Alternatively, or in addition to that, we could add more emissive components to mesh materials, so they are partly self-illuminated. This is already possible, and I have turned it on slightly for the Clonk, so it is not covered in total black in some parts...
> * Note that the only light source in the screenshot is the clonk, there is no light coming from the sky.
(...and related problems)
This would be solved by the feature I talked about implementing earlier. Mix the light calculation out of the X% of the light texture and (1-X%) of a global ambient lighting for which the light is coming from the "default" direction (the lighting we have now). X is then the fade value in the vertical section of the landscape specified in the scenario txt. You follow me?
>* Sprite objects at the edge of tunnel look funny, because the sprite normals point towards the screen, while the edge of the material normals are mostly pointing into the x-y plane. This makes the sprite objects very dark compared to the tunnel edge. Could maybe be fixed by taking the normals for sprites from the landscape instead of hard-coding as (0,0,1)?
I think this will look odd - as if the sprite is just a sticker on top of the landscape. For the case of that firestone, the left part that is already on the tunnel would be glued flat on the tunnel. I would remove the logic with the normals for sprites. So the light for sprites is always coming from the front, only the "strength" channel of the light texture is used. How about that?
> I think this will look odd - as if the sprite is just a sticker on top of the landscape. For the case of that firestone, the left part that is already on the tunnel would be glued flat on the tunnel. I would remove the logic with the normals for sprites. So the light for sprites is always coming from the front, only the "strength" channel of the light texture is used. How about that?
If you want to see how this looks, in C4DrawGL.cpp, you can change these lines in the shader code (l. 618) from
lightDir = normalize(vec3(vec2(1.0, 1.0) - lightPx.gb * 3.0, 0.3));
lightIntensity = 2.0 * lightPx.r;
to
lightDir = vec3(0.0, 0.0, 1.0);
lightIntensity = lightPx.r;
If you "let it come more from the camera" I expect the shadows will still be hard for objects that are far away from the light source, but softer for objects closer to it.
> Maybe the light texture could be extended to contain it in the alpha channel
Why would you want to have the Z-part of the light be variable for every landscape pixel?

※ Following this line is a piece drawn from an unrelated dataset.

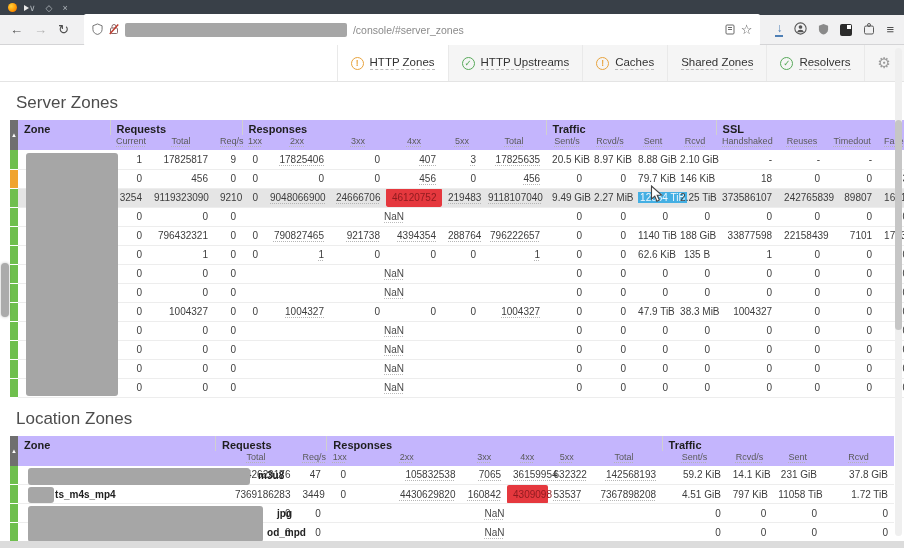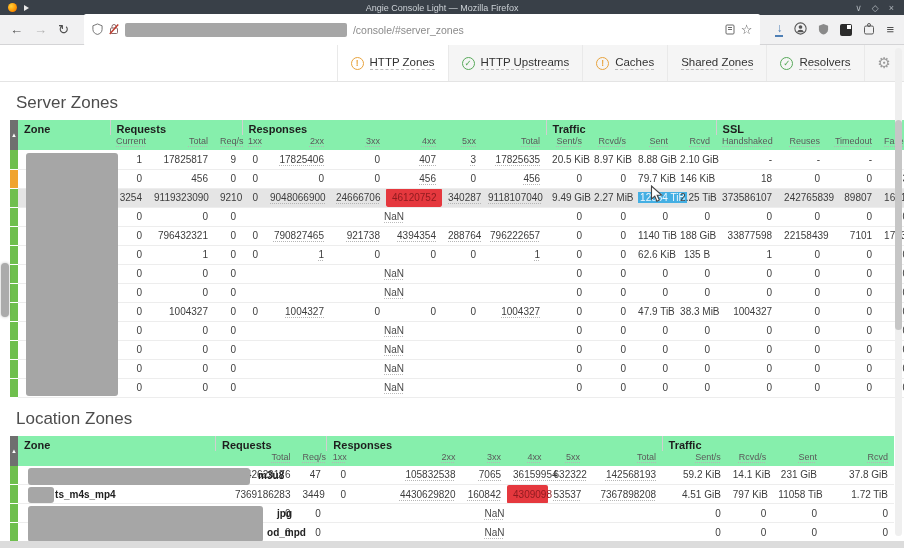"Angie Console Light — Mozilla" div.tb-title { html: <div>Angie Console Light — Mozilla Firefox</div> -> none }
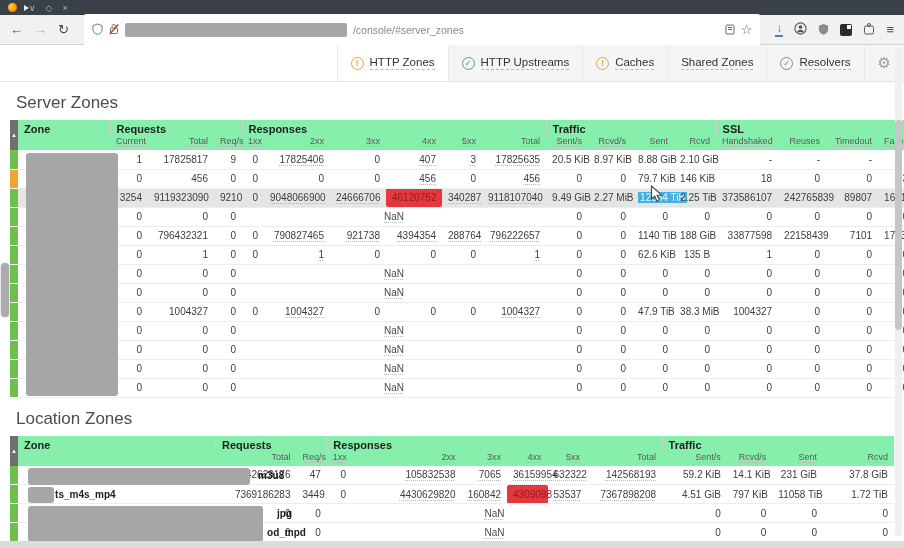"Zone" .zt thead th { background: #86efac -> #c4b5fd }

A global constant seems enough to me.
>Or we go all the way and compute some sort of ambient light map by how far a certain pixel is from any sky
Hm, maybe it even looks nice if the ambient lighting would also be day-time dependant, with the maximum at midday and the minimum at midnight?
So shadows would stand out more at morning and evening, and less at midday.
> Or we go all the way and compute some sort of ambient light map by how far a certain pixel is from any sky ;)
In that case, the map should rather encode if stuff had been explored already so it could make stuff that hasn't been explored yet black, stuff that had been explored but isn't visible dark and the visible stuff bright.
>The ambient lighting component could be a scenario option as well
I don't like having too many options (like in Clonk Endevaour: Scale and Hangle Rule, Collect Animals Rule.. all that), this always demands something from the player. It would be nicer if things would adjust automatically - even if small compromises would have to be made.